Camp Huntington on Raquette Lake is the place to be.

Just ask the Rise Center for Success staff facilitators and students who took part in the Partners in Transition Summit this summer.

Partners in Transition joined with SUNY Cortland this past June for the fourth time to create a transformative learning experience for students from Clinton, Essex, Franklin and St. Lawrence Counties.

Through two four-day, three-night camps, students with disabilities are given the opportunity to develop essential soft skills tailored to meet the demands of the modern employment landscape. When all is said and done, students with disabilities are empowered for employment success.


Students, ages 14-21, are immersed in a multitude of activities that emphasize communication, teamwork and collaboration, problem solving and critical thinking, time management and organization, professionalism and work ethic, networking and relationship building, and emotional intelligence.

Through interactive workshops, group exercises and real-world simulations, campers grow together and form a support system around each other.

“They are forced out of their comfort zone and into a situation they have no familiarity with by attending the camp, so that’s where we actually see the most growth from the students,” Rise Center for Success Coordinator of Transition Programs Tonya Robinson-Mayer said. “The kids’ ability to advocate with themselves and be comfortable in unfamiliar scenarios improves exponentially.”

Camp Facilitators are educators from component districts as well as Rise Center for Success staff.
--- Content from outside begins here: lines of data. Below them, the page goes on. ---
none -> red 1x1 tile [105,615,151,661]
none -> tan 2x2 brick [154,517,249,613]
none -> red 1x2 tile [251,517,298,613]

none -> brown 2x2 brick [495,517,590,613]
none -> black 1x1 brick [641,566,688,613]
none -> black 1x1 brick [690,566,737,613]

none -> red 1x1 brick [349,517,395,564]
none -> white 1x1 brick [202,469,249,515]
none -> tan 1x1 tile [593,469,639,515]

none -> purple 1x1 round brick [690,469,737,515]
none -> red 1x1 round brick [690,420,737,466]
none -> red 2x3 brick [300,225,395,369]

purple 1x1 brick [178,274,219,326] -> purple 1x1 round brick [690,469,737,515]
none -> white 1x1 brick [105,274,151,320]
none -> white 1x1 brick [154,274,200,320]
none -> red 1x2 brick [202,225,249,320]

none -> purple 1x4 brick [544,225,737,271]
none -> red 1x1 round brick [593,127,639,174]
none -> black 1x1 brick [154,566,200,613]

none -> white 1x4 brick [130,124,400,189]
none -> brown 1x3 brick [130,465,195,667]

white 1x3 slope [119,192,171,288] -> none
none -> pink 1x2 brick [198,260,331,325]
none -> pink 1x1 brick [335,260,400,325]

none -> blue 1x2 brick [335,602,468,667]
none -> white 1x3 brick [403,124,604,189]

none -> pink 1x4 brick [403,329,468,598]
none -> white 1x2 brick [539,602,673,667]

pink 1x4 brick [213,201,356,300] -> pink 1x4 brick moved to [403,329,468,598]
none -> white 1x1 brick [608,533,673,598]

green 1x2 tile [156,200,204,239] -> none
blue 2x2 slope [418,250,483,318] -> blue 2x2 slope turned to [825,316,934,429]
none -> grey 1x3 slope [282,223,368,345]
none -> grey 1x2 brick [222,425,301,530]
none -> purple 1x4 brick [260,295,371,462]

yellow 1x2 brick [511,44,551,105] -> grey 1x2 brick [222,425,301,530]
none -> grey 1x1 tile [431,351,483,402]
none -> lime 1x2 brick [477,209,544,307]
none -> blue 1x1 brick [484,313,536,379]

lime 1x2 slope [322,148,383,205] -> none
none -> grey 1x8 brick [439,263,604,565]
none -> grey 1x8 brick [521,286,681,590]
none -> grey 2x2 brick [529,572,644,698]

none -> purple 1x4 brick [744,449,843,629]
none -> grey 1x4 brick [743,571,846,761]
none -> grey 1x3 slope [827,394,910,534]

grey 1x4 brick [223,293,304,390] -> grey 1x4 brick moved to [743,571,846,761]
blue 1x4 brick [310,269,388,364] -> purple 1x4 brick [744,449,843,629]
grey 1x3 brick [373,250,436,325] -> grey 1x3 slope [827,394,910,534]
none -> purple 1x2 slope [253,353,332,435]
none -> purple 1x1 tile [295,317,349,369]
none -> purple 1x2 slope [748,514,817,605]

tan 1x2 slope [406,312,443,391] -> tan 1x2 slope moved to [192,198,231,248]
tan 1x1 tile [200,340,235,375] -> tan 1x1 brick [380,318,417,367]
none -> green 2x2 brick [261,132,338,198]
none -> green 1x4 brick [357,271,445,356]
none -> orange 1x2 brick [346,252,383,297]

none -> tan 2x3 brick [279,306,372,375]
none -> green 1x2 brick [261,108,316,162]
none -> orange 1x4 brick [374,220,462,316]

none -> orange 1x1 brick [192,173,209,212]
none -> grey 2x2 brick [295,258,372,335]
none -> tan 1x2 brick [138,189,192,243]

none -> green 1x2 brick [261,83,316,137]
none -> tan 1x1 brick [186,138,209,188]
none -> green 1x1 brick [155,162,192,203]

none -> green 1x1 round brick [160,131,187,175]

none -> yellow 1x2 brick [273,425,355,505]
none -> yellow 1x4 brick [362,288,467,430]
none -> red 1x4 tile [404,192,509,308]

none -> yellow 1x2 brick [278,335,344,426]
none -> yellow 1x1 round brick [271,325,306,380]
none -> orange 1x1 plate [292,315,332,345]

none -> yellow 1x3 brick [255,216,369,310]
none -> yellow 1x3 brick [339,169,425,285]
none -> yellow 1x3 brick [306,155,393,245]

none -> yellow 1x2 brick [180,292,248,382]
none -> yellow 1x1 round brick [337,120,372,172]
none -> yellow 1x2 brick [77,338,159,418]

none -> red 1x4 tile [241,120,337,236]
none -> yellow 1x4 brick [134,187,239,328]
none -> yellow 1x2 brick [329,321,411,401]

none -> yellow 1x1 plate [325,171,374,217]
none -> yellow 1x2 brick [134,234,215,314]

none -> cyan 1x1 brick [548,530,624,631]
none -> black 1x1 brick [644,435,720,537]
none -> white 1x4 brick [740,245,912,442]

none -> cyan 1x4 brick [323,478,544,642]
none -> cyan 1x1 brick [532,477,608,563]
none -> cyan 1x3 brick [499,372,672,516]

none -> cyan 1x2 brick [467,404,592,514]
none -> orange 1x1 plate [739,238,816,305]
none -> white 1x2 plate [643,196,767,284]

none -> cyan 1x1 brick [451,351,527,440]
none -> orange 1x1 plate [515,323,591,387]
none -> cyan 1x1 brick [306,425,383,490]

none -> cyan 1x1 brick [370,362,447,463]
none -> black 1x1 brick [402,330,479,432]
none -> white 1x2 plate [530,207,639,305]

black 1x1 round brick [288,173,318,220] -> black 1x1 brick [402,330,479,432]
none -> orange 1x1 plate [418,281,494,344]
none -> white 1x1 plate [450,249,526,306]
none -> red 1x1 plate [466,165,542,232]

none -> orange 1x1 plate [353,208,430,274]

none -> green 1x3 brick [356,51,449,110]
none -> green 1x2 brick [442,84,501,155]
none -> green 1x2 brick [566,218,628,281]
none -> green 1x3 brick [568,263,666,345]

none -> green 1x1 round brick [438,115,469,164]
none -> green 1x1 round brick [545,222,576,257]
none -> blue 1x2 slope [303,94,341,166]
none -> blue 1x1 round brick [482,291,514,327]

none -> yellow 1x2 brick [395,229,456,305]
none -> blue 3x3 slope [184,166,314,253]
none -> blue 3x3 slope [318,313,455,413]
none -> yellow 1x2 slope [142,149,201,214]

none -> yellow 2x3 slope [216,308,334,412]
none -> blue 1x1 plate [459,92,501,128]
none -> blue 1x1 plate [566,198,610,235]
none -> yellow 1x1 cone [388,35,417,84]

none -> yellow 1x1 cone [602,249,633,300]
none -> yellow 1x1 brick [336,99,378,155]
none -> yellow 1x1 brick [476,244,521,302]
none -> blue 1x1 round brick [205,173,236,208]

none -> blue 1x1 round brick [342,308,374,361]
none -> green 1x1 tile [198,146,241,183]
“We are educators, and that’s how we approach our time with the students,” Robinson-Mayer said. “It’s a chance to learn, and we are there to supervise but also promote those learning opportunities.”


At the core of trips to Camp Huntington lay three key elements — personal growth, resilience and overall well-being.

Hidden away at a location accessible by boat, Camp Huntington offers a secluded environment where campers can focus on themselves while forming lifelong connections with fellow campers.

Circle-up conversations are a great starting point for students to express themselves while also allowing fellow campers to hear how each other handles their disabilities and personal challenges. These conversations combined with recreational activities and casual interactions during meals throughout the day as well as evening campfires only bolster the summit opportunities.

“When the kids have each other as sounding boards and the chance to talk with each other, they can hear those stories and empathize with each other,” Robinson-Mayer said. “There’s a new trust level they establish. The compassion and empathy they feel for each other when they realize they are not alone is remarkable.”


There are so many ways staff members managed to describe camp successes, but one word is constantly used by all attendees — magic.

“I heard about the stories and how it’s magical before my first trip,” Rise Center for Success staff member Suzie Chrisman said. “I figured I would go because of how great things sounded, and once I was there, it all clicked. I understood. The kids are all making friendships. They want to stay by the time we need to leave.”

When camp concludes, students leave feeling more confident with a positive outlook on life. Doors open to new opportunities and self-advocation. The challenges of the real world
seem more manageable, and career options in the modern workplace blossom.

“Simply said, it’s magic,” Robinson-Mayer said. “That’s the word to use.”